**Exercise requirements:** From the excerpt on celebrities sorted into Hogwarts houses, transcribe the text between "On her first" and "her into Ravenclaw.", inclusive.

Every kid reading Harry Potter wants to get sorted into Gryffindor—or they should have their heads examined. But what about the biggest celebrities on Earth? Where would the Sorting Hat place them?

Keep scrolling for 20 celebs sorted into their Hogwarts houses.

20 Beyonce - Gryffindor

On her first day at Hogwarts, Beyonce would definitely get sorted straight into Gryffindor. And knowing her, she probably wouldn't even be nervous about putting the Sorting Hat on her head. Beyonce has become the voice of a generation, providing inspiration through her words and her actions that prod the world towards a better future.

19 Kim Kardashian - Ravenclaw

Kim Kardashian might be one of the most famous people in the world, but she definitely doesn't belong in Gryffindor. There's nothing particularly evil, but there's also absolutely nothing selfless about Kim—though she's a little more clever than she looks, which helps to separate her from Hufflepuff and would pretty much force the Sorting Hat to drop her into Ravenclaw.

18 Kanye West - Slytherin

Kanye West would show up to Hogwarts, start an argument with the first person he saw, and then happily get sorted straight into Slytherin. It's not that Kanye's innately evil, like Draco Malfoy, but he's interested in the power that acting evil might get him. And this is the man who rapped, "We love Jesus but you done learned a lot from Satan."

**Data extract:**
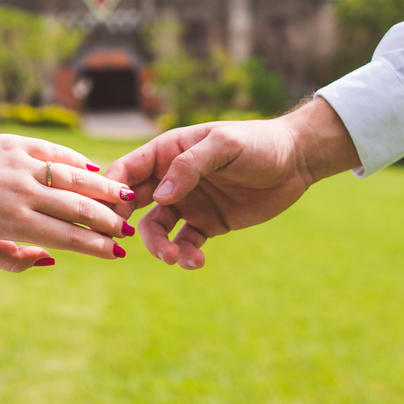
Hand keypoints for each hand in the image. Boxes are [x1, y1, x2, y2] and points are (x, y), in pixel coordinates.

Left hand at [0, 130, 135, 272]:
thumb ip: (15, 261)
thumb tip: (53, 260)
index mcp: (14, 223)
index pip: (68, 238)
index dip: (97, 246)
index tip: (117, 253)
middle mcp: (23, 194)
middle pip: (79, 209)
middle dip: (109, 221)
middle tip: (129, 229)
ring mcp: (22, 166)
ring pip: (74, 178)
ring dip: (104, 190)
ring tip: (127, 198)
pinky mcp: (18, 144)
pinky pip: (57, 154)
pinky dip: (78, 163)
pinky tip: (95, 172)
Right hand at [105, 97, 359, 268]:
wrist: (297, 160)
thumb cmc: (258, 142)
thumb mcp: (224, 145)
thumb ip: (190, 166)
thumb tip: (160, 197)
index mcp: (167, 151)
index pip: (127, 170)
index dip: (111, 191)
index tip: (106, 213)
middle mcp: (171, 178)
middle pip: (132, 203)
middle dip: (123, 223)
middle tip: (120, 242)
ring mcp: (188, 203)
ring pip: (155, 229)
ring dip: (157, 246)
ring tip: (172, 258)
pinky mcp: (207, 224)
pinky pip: (186, 244)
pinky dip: (186, 256)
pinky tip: (196, 261)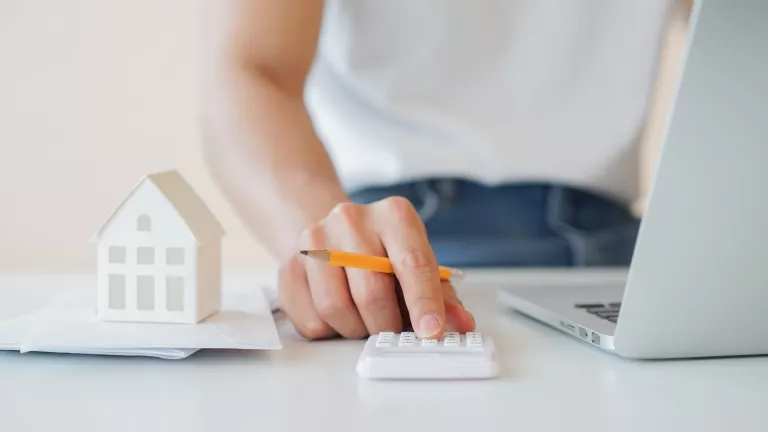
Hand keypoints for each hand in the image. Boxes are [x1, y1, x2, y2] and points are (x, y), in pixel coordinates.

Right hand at [278, 197, 475, 339]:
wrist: (332, 232)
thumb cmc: (383, 252)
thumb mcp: (417, 262)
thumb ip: (442, 295)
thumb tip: (461, 323)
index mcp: (394, 215)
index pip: (412, 263)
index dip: (424, 303)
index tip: (430, 332)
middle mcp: (352, 219)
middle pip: (371, 292)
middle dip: (385, 324)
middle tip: (390, 328)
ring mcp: (315, 239)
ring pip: (335, 308)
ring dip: (355, 329)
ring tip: (363, 319)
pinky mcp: (289, 264)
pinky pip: (310, 318)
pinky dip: (329, 330)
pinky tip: (337, 314)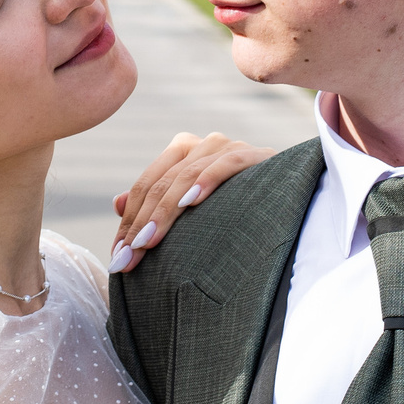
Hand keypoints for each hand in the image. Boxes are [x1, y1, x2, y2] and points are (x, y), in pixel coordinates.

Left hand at [108, 133, 273, 275]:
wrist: (287, 196)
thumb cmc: (233, 208)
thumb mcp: (189, 208)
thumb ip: (154, 203)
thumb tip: (116, 203)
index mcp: (181, 152)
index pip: (145, 185)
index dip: (128, 221)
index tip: (117, 258)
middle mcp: (201, 144)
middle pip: (160, 183)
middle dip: (140, 224)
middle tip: (127, 259)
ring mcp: (227, 146)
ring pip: (185, 176)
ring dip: (164, 212)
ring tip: (147, 242)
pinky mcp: (254, 154)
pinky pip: (226, 164)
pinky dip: (207, 181)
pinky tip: (192, 203)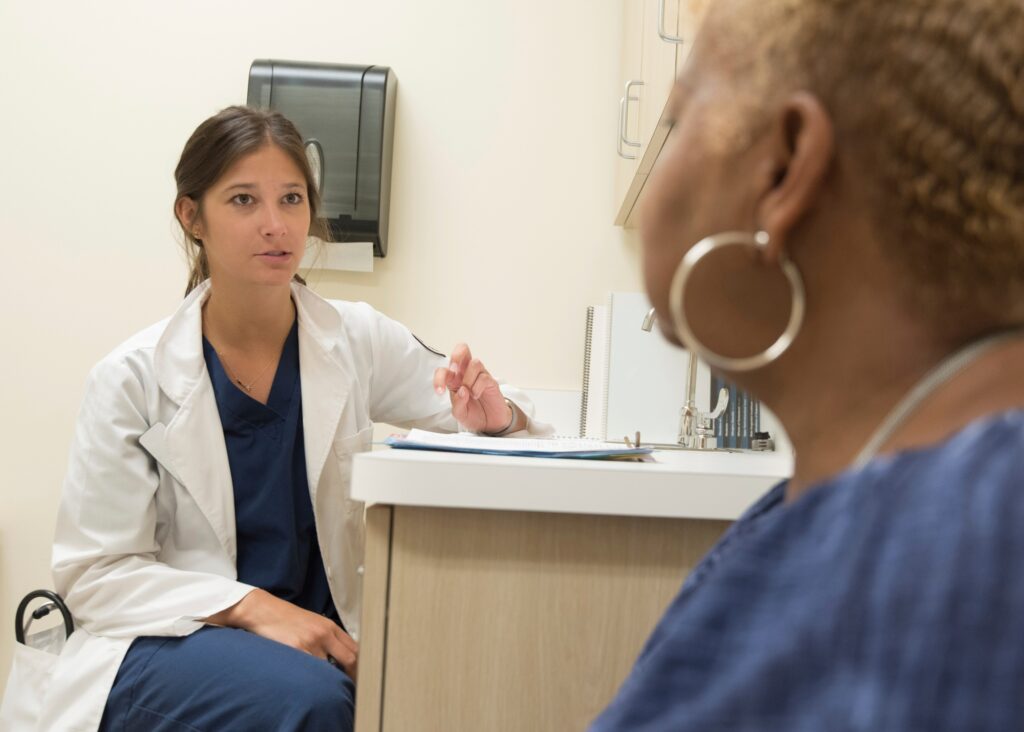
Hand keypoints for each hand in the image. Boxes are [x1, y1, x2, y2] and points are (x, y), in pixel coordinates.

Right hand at [205, 589, 358, 679]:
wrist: (264, 611)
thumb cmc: (286, 618)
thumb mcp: (312, 623)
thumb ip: (327, 637)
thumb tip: (341, 657)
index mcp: (330, 626)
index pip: (355, 648)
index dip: (360, 665)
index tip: (359, 676)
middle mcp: (324, 633)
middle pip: (350, 658)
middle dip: (352, 675)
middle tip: (350, 685)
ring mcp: (311, 641)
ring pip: (330, 668)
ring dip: (329, 678)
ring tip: (324, 682)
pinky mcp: (297, 649)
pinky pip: (312, 669)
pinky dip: (313, 677)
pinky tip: (309, 677)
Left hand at [432, 343, 514, 433]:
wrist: (490, 424)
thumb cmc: (474, 414)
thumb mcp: (460, 414)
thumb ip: (458, 404)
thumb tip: (462, 391)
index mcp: (455, 380)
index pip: (444, 370)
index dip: (439, 378)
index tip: (440, 391)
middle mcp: (466, 374)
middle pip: (462, 350)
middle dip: (456, 356)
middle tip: (455, 371)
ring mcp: (480, 376)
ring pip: (474, 363)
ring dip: (469, 379)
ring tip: (470, 393)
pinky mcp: (491, 382)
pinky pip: (484, 377)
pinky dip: (478, 387)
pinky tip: (476, 395)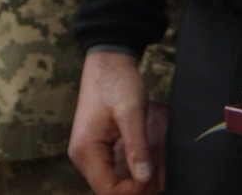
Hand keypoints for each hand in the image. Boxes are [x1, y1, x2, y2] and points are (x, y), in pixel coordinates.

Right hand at [70, 50, 165, 193]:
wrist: (108, 61)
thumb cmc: (118, 82)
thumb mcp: (132, 112)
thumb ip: (137, 147)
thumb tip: (144, 178)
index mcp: (86, 150)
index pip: (108, 190)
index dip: (132, 190)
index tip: (153, 177)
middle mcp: (82, 156)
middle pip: (108, 188)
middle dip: (134, 187)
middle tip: (159, 177)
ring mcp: (87, 151)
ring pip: (111, 180)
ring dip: (132, 180)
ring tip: (156, 172)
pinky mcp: (96, 146)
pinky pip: (111, 167)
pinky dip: (128, 168)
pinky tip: (146, 163)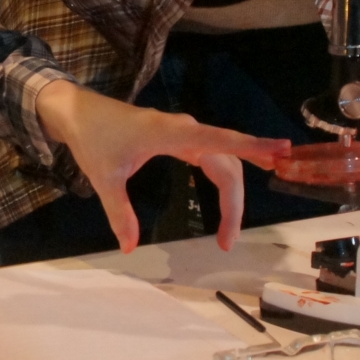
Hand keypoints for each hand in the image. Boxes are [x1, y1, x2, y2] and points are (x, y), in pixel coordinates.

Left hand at [35, 81, 290, 252]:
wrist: (78, 111)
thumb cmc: (92, 138)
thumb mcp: (103, 178)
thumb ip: (119, 213)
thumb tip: (129, 247)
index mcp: (171, 133)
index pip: (220, 141)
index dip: (252, 146)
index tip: (282, 150)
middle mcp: (185, 130)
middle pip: (225, 165)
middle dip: (233, 203)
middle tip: (228, 242)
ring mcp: (183, 133)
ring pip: (221, 162)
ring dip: (230, 195)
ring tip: (230, 231)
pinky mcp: (178, 138)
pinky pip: (211, 156)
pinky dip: (224, 175)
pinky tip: (231, 192)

**Written answer:**
On her first day at Hogwarts, Beyonce would definitely get sorted straight into Gryffindor. And knowing her, she probably wouldn't even be nervous about putting the Sorting Hat on her head. Beyonce has become the voice of a generation, providing inspiration through her words and her actions that prod the world towards a better future.

19 Kim Kardashian - Ravenclaw

Kim Kardashian might be one of the most famous people in the world, but she definitely doesn't belong in Gryffindor. There's nothing particularly evil, but there's also absolutely nothing selfless about Kim—though she's a little more clever than she looks, which helps to separate her from Hufflepuff and would pretty much force the Sorting Hat to drop her into Ravenclaw.